Excerpted passage:
# Sparse Coding

Author(s): Raj Magesh Gauthaman (rgautha1@jh.edu)

If you find any bugs in this notebook, please email Raj (rgautha1@jh.edu)!

---

Our goal is to obtain a dictionary of basis vectors that form a sparse encoding of natural images. Note that we're using the term "basis" loosely: the [definition of a basis](https://en.wikipedia.org/wiki/Basis_(linear_algebra)) requires its vectors to be linearly independent and span the entire space; here, we impose no such constraints.

Requirement 1:
Please pick out every line in the entries below that contains the string "bare". Case counts.

Information given:
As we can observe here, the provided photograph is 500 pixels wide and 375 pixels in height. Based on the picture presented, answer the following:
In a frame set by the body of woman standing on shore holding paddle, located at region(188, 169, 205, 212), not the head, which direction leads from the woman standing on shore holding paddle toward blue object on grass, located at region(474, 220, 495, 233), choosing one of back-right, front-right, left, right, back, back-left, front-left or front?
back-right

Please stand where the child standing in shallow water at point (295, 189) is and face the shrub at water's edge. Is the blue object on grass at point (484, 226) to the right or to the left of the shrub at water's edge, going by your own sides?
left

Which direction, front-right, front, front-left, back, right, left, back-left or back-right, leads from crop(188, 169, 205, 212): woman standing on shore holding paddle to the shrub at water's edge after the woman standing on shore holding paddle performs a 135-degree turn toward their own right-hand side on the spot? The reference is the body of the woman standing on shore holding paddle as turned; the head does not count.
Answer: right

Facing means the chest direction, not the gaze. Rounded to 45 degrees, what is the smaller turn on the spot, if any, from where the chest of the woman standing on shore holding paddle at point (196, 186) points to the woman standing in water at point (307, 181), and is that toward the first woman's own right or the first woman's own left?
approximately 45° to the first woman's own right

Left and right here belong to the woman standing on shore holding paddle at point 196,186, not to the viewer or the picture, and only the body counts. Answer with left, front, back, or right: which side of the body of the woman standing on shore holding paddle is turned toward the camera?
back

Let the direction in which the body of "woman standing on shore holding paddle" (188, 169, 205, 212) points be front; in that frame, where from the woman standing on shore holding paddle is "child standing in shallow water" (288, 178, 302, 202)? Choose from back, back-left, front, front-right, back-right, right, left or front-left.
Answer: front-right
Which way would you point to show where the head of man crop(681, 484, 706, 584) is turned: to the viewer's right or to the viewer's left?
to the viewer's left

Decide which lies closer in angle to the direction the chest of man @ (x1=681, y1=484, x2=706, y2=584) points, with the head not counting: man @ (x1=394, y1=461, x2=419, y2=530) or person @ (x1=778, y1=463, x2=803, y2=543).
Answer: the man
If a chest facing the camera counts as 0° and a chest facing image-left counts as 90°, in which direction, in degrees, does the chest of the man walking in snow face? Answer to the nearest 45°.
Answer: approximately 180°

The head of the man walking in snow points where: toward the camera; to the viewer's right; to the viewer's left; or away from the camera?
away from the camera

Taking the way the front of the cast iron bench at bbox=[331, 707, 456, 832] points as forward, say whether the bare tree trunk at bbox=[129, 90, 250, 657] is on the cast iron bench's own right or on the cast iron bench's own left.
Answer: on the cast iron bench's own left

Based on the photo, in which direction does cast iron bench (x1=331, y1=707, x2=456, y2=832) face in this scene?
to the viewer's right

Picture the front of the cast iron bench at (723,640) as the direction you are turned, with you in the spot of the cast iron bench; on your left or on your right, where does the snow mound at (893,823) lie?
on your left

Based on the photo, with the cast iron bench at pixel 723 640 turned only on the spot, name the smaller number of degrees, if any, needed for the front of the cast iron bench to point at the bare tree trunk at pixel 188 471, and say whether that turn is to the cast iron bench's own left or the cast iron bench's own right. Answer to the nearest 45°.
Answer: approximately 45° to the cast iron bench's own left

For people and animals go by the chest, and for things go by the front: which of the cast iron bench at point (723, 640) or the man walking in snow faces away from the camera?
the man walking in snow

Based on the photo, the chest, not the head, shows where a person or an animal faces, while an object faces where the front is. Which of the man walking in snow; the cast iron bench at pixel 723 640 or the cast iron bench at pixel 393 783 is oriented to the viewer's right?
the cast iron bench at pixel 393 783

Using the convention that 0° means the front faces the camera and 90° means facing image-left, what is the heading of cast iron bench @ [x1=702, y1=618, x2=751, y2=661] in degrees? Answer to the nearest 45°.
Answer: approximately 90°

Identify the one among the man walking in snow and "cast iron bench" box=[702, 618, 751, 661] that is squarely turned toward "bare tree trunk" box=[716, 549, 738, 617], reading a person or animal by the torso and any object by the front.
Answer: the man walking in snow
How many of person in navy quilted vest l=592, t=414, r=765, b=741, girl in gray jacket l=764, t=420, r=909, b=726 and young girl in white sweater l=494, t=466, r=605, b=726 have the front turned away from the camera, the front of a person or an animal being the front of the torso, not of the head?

...

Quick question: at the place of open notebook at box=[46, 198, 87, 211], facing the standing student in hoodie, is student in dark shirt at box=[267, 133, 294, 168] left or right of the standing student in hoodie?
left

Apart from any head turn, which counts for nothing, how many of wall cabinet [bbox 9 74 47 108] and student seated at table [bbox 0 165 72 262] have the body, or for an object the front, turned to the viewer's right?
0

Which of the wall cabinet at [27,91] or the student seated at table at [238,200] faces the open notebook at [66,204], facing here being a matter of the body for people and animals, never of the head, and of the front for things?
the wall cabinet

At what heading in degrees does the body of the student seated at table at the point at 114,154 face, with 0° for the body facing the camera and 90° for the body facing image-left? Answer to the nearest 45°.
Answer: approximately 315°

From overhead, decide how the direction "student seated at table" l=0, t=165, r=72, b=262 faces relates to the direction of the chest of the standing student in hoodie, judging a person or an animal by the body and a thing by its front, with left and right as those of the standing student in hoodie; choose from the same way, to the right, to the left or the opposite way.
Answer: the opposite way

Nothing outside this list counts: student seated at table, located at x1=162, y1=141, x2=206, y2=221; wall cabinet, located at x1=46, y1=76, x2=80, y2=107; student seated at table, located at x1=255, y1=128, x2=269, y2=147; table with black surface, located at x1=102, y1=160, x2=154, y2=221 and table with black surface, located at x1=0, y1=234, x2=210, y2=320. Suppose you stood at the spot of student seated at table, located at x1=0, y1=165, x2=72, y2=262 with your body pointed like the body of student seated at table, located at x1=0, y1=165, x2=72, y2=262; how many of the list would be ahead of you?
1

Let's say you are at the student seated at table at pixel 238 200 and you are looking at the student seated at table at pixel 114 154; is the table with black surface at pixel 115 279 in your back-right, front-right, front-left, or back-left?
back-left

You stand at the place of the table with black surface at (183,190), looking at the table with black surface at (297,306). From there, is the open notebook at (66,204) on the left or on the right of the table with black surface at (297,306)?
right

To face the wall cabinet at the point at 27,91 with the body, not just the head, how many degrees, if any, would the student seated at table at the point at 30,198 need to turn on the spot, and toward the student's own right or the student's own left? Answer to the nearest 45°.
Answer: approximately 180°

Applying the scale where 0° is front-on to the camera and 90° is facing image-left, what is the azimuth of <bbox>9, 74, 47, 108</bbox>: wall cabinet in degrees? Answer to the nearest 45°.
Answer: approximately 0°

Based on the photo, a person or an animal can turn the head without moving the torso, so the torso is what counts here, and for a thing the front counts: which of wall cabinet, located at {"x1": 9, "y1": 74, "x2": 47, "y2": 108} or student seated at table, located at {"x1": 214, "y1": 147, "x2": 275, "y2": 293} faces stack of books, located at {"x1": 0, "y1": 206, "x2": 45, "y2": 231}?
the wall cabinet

==

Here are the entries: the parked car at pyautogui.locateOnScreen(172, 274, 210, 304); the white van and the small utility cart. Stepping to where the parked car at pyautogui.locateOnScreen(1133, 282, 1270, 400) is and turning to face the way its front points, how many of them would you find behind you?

Requirement 2:
Answer these questions about the sparse coding notebook above:
(a) Who is listed as the author?
(b) What does the notebook give as its goal?
(c) Which two requirements of a basis does the notebook say it does not impose?

Solution 1:
Taking the way the front of the cast iron bench at bbox=[331, 707, 456, 832] points as forward, say whether the bare tree trunk at bbox=[129, 90, 250, 657] is on the cast iron bench's own right or on the cast iron bench's own left.
Based on the photo, with the cast iron bench at pixel 723 640 turned only on the spot, name the smaller number of degrees, if any, needed for the front of the cast iron bench to point at the bare tree trunk at pixel 188 471, and say whether that turn is to the cast iron bench's own left or the cast iron bench's own right. Answer to the nearest 45°.
Identify the one among the man walking in snow and "cast iron bench" box=[702, 618, 751, 661] that is squarely turned toward "bare tree trunk" box=[716, 549, 738, 617], reading a person or animal by the torso and any object by the front.

Solution 2:
(a) Raj Magesh Gauthaman
(b) To obtain a dictionary of basis vectors that form a sparse encoding of natural images
(c) That its vectors be linearly independent and that they span the entire space